Collected data
• • • •
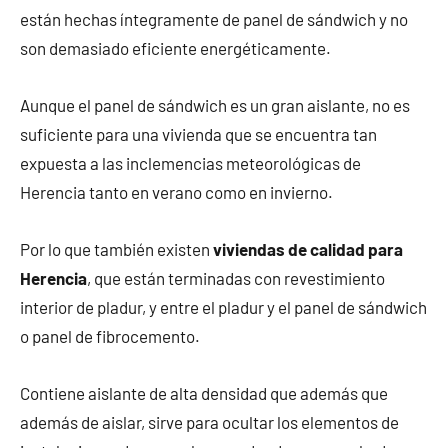
están hechas íntegramente de panel de sándwich y no
son demasiado eficiente energéticamente.
Aunque el panel de sándwich es un gran aislante, no es
suficiente para una vivienda que se encuentra tan
expuesta a las inclemencias meteorológicas de
Herencia tanto en verano como en invierno.
Por lo que también existen
viviendas de calidad para
Herencia
, que están terminadas con revestimiento
interior de pladur, y entre el pladur y el panel de sándwich
o panel de fibrocemento.
Contiene aislante de alta densidad que además que
además de aislar, sirve para ocultar los elementos de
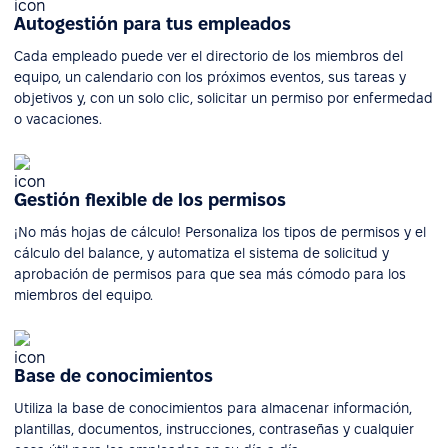
Autogestión para tus empleados
Cada empleado puede ver el directorio de los miembros del
equipo, un calendario con los próximos eventos, sus tareas y
objetivos y, con un solo clic, solicitar un permiso por enfermedad
o vacaciones.
Gestión flexible de los permisos
¡No más hojas de cálculo! Personaliza los tipos de permisos y el
cálculo del balance, y automatiza el sistema de solicitud y
aprobación de permisos para que sea más cómodo para los
miembros del equipo.
Base de conocimientos
Utiliza la base de conocimientos para almacenar información,
plantillas, documentos, instrucciones, contraseñas y cualquier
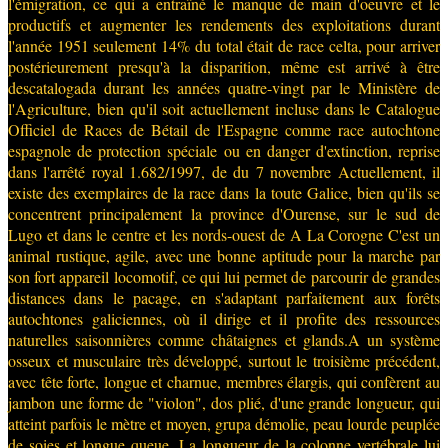
l'émigration, ce qui a entraîné le manque de main d'oeuvre et le
productifs et augmenter les rendements des exploitations durant
l'année 1951 seulement 14% du total était de race celta, pour arriver
postérieurement presqu'à la disparition, même est arrivé à être
descatalogada durant les années quatre-vingt par le Ministère de
l'Agriculture, bien qu'il soit actuellement incluse dans le Catalogue
Officiel de Races de Bétail de l'Espagne comme race autochtone
espagnole de protection spéciale ou en danger d'extinction, reprise
dans l'arrêté royal 1.682/1997, de du 7 novembre Actuellement, il
existe des exemplaires de la race dans la toute Galice, bien qu'ils se
concentrent principalement la province d'Ourense, sur le sud de
Lugo et dans le centre et les nords-ouest de A La Corogne C'est un
animal rustique, agile, avec une bonne aptitude pour la marche par
son fort appareil locomotif, ce qui lui permet de parcourir de grandes
distances dans le pacage, en s'adaptant parfaitement aux forêts
autochtones galiciennes, où il dirige et il profite des ressources
naturelles saisonnières comme châtaignes et glands.A un système
osseux et musculaire très développé, surtout le troisième précédent,
avec tête forte, longue et charnue, membres élargis, qui confèrent au
jambon une forme de "violon", dos plié, d'une grande longueur, qui
atteint parfois le mètre et moyen, grupa démolie, peau lourde peuplée
de soies et longue queue. La longueur de la colonne vertébrale lui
• • • •
**Problem**
In this exercise, set down all of the data exactly, without the pictures.

**Reply**
están hechas íntegramente de panel de sándwich y no
son demasiado eficiente energéticamente.
Aunque el panel de sándwich es un gran aislante, no es
suficiente para una vivienda que se encuentra tan
expuesta a las inclemencias meteorológicas de
Herencia tanto en verano como en invierno.
Por lo que también existen
viviendas de calidad para
Herencia
, que están terminadas con revestimiento
interior de pladur, y entre el pladur y el panel de sándwich
o panel de fibrocemento.
Contiene aislante de alta densidad que además que
además de aislar, sirve para ocultar los elementos de
Autogestión para tus empleados
Cada empleado puede ver el directorio de los miembros del
equipo, un calendario con los próximos eventos, sus tareas y
objetivos y, con un solo clic, solicitar un permiso por enfermedad
o vacaciones.
Gestión flexible de los permisos
¡No más hojas de cálculo! Personaliza los tipos de permisos y el
cálculo del balance, y automatiza el sistema de solicitud y
aprobación de permisos para que sea más cómodo para los
miembros del equipo.
Base de conocimientos
Utiliza la base de conocimientos para almacenar información,
plantillas, documentos, instrucciones, contraseñas y cualquier
l'émigration, ce qui a entraîné le manque de main d'oeuvre et le
productifs et augmenter les rendements des exploitations durant
l'année 1951 seulement 14% du total était de race celta, pour arriver
postérieurement presqu'à la disparition, même est arrivé à être
descatalogada durant les années quatre-vingt par le Ministère de
l'Agriculture, bien qu'il soit actuellement incluse dans le Catalogue
Officiel de Races de Bétail de l'Espagne comme race autochtone
espagnole de protection spéciale ou en danger d'extinction, reprise
dans l'arrêté royal 1.682/1997, de du 7 novembre Actuellement, il
existe des exemplaires de la race dans la toute Galice, bien qu'ils se
concentrent principalement la province d'Ourense, sur le sud de
Lugo et dans le centre et les nords-ouest de A La Corogne C'est un
animal rustique, agile, avec une bonne aptitude pour la marche par
son fort appareil locomotif, ce qui lui permet de parcourir de grandes
distances dans le pacage, en s'adaptant parfaitement aux forêts
autochtones galiciennes, où il dirige et il profite des ressources
naturelles saisonnières comme châtaignes et glands.A un système
osseux et musculaire très développé, surtout le troisième précédent,
avec tête forte, longue et charnue, membres élargis, qui confèrent au
jambon une forme de "violon", dos plié, d'une grande longueur, qui
atteint parfois le mètre et moyen, grupa démolie, peau lourde peuplée
de soies et longue queue. La longueur de la colonne vertébrale lui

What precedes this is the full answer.